“Dewan Mendesak Penanganan Serius Sampah Kudus” Foto : Terlihat tumpukan sampah di TPA Tanjungrejo yang menggunung dan kini telah ditutup warga.
Bratapos / Daerah

“Dewan Mendesak Penanganan Serius Sampah Kudus”

Terbit : 22-Jan-2025, 12:33 WIB // Pewarta : Kacab Jateng, Editor : Kacab Jateng // Viewers : 143 Kali

Kudus || jateng.bratapos.com – Penumpukan sampah yang kian parah di Tempat Pembuangan Akhir (TPA) Tanjungrejo, Kecamatan Jekulo, membuat warga setempat geram. Sebagai bentuk protes atas penanganan yang lamban, mereka melakukan aksi penyegelan tempat sampah beberapa waktu lalu. Anggota Komisi C DPRD Kudus, Sadiyanto, menyoroti aksi tersebut dan menyatakan bahwa situasi ini semakin buruk, terutama dengan datangnya musim hujan yang meningkatkan bau menyengat dan menambah potensi risiko kesehatan bagi warga, terutama anak-anak.

Sadiyanto mengungkapkan bahwa warga hanya menginginkan penanganan sampah yang lebih baik dan tepat dari dinas terkait. “Namun hingga saat ini, upaya yang dilakukan pemerintah masih minim, dan ini membuat keresahan masyarakat,” ungkap politisi Partai Hanura tersebut. Ia juga menambahkan bahwa penumpukan sampah ini berisiko menyebabkan penyakit, terutama di musim hujan, yang semakin memperburuk keadaan.

Sadiyanto menegaskan bahwa pengelolaan sampah yang tepat bisa menguntungkan, baik untuk pemerintah daerah maupun masyarakat. “Sampah bisa menjadi sumber pendapatan jika dikelola dengan baik. Jangan biarkan masalah ini berkembang menjadi krisis sampah yang merusak nama baik Kudus sebagai kota bersih,” ujar Sadiyanto. Ia juga menekankan pentingnya kerjasama antara pemerintah dan masyarakat untuk menyelesaikan masalah ini dengan solusi jangka panjang.

Di sisi lain, Kepala Dinas PKPLH Kudus, Abdul Halil, menyampaikan bahwa pihaknya terus mencari solusi terbaik untuk pengelolaan TPA yang tengah dikeluhkan masyarakat.
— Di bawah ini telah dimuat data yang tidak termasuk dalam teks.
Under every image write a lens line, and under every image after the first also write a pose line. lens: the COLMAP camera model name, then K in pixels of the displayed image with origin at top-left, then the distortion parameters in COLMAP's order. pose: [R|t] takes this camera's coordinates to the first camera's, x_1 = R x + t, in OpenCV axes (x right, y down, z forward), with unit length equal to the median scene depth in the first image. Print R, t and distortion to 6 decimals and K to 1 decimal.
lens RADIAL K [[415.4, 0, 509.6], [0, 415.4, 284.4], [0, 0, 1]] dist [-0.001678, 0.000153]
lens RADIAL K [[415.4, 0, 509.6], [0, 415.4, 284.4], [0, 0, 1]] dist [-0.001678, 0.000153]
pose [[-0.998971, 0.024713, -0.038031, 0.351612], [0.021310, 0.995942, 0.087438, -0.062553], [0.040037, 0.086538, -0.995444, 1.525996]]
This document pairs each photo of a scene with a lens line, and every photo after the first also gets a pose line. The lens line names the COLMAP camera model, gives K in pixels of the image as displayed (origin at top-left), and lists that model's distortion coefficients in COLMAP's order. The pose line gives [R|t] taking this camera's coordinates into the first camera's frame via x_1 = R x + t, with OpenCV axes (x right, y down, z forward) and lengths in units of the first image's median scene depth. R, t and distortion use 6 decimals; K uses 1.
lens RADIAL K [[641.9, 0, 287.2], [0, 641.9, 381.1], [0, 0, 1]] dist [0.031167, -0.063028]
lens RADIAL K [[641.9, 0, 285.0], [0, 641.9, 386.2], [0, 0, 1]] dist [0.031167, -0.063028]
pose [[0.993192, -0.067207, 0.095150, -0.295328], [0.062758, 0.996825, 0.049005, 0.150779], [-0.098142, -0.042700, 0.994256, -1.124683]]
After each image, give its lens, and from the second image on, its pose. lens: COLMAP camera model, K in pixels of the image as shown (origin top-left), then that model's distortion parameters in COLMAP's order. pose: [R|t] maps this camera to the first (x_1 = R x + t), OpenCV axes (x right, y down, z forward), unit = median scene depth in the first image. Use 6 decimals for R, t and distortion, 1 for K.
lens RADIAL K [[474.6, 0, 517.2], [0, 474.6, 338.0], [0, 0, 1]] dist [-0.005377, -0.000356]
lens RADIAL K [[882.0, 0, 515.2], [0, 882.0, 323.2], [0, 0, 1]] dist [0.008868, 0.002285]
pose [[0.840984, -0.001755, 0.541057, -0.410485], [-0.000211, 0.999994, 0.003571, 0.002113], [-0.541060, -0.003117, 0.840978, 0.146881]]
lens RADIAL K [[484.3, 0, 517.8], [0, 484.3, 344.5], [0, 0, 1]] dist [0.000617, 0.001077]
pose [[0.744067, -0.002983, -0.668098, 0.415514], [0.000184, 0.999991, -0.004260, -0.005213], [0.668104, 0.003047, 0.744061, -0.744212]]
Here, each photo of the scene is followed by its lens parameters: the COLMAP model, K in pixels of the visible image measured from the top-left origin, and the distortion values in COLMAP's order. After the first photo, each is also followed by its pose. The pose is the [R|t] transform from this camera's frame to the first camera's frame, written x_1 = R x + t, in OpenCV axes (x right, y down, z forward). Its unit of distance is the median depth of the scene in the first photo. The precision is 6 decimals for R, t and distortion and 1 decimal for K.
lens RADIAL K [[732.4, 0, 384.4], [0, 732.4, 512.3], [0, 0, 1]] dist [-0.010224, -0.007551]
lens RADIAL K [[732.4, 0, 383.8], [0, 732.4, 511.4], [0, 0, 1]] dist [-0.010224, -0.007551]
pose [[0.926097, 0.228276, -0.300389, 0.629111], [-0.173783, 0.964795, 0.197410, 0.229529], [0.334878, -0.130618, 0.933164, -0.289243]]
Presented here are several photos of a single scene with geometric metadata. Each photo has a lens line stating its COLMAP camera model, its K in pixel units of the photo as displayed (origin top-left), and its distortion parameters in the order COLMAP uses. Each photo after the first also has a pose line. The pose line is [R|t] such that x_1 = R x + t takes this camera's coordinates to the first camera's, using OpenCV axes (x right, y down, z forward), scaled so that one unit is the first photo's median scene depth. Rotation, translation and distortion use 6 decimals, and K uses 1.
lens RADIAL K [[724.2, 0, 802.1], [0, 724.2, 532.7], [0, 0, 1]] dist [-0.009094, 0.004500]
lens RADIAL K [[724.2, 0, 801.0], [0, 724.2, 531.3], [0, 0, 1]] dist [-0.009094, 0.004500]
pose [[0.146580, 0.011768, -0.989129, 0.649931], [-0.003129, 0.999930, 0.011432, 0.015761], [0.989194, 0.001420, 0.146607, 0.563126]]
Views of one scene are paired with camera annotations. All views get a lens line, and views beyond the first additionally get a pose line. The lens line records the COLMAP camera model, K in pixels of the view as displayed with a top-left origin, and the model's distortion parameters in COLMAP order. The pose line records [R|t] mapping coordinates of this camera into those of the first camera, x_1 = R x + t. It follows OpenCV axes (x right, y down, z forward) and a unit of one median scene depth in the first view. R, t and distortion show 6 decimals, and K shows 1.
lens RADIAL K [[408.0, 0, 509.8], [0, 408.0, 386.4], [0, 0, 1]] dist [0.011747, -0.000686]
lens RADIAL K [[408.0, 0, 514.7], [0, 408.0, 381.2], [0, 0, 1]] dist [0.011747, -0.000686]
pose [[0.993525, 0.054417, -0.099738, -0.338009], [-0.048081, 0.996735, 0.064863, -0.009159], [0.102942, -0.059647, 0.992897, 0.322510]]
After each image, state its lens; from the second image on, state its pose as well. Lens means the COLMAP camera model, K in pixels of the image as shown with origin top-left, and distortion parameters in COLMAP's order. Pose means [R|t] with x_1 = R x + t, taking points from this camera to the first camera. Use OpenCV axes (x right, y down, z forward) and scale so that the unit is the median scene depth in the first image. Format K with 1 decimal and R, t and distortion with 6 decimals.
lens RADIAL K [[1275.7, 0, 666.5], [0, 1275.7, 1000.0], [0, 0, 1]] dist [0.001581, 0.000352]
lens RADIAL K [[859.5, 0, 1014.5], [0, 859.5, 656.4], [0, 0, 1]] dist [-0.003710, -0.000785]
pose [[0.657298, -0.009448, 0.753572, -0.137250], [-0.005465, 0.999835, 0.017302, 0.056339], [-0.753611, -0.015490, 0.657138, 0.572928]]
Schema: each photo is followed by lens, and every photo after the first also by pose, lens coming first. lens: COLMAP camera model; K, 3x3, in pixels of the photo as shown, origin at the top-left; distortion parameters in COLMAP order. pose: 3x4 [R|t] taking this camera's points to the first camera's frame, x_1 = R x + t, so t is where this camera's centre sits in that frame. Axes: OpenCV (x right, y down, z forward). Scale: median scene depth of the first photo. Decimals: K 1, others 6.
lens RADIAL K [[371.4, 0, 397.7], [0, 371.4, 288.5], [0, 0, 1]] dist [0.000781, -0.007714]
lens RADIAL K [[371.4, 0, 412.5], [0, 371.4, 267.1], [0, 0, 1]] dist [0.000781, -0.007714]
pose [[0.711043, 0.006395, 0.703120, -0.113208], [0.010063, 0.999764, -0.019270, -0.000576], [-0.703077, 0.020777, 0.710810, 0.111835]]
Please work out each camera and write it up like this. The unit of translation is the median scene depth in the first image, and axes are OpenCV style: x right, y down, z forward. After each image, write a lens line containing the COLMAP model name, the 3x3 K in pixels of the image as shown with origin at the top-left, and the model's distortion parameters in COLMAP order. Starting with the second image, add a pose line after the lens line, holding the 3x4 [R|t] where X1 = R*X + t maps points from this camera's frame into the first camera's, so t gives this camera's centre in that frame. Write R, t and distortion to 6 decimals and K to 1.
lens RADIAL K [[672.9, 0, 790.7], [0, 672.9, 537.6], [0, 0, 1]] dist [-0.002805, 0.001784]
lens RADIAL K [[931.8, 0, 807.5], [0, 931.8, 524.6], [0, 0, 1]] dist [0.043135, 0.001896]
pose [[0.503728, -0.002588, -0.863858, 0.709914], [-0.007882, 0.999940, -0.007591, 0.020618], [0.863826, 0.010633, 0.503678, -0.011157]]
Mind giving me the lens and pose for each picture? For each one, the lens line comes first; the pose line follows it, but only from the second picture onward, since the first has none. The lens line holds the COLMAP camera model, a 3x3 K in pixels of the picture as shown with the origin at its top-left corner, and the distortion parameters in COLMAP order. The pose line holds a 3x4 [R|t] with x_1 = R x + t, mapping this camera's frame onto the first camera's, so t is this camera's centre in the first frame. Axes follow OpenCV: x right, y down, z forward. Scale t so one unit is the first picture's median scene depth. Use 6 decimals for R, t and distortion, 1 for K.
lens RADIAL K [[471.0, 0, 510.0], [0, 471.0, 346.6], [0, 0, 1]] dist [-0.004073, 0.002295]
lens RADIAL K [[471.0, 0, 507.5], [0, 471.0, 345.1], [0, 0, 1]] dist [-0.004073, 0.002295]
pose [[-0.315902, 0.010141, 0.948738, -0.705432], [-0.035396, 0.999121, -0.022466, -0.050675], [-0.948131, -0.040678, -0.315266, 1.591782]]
Dalam menghadapi masalah ini, musyawarah dengan warga menjadi langkah penting agar tercapai kesepakatan bersama. “TPA adalah fasilitas negara yang digunakan untuk kepentingan umum. Masyarakat juga harus memahami keseimbangan dalam penggunaannya,” kata Halil.

Untuk solusi jangka pendek, Halil menjelaskan bahwa pihaknya menunggu kondisi cuaca membaik agar proses pengelolaan sampah dapat dilaksanakan lebih optimal. Kendala utama saat ini adalah cuaca buruk yang menyebabkan jalan licin dan mempersulit operasional alat berat. “Kami menunggu cuaca membaik agar pengelolaan sampah bisa berjalan lancar,” jelasnya.

Sedangkan untuk jangka menengah, pemerintah akan memperbaiki tata kelola TPA agar tidak lagi menyerupai gunungan sampah yang tidak terorganisir. Halil juga menekankan komitmen pemerintah untuk terus berupaya memperbaiki kondisi ke depan. “Kami akan berkoordinasi dengan Dinas Pekerjaan Umum dan Dinas Kesehatan untuk memastikan tidak ada dampak negatif terhadap kesehatan warga,” tegas Halil.

Meski demikian, Halil optimistis bahwa masalah ini dapat diselesaikan dengan kerjasama dan dukungan masyarakat. “Musyawarah adalah budaya kita, dan penyelesaian masalah ini bukan hanya tanggung jawab pemerintah, tapi juga masyarakat. Kami akan terus bekerja keras untuk mengatasi permasalahan ini,” pungkasnya.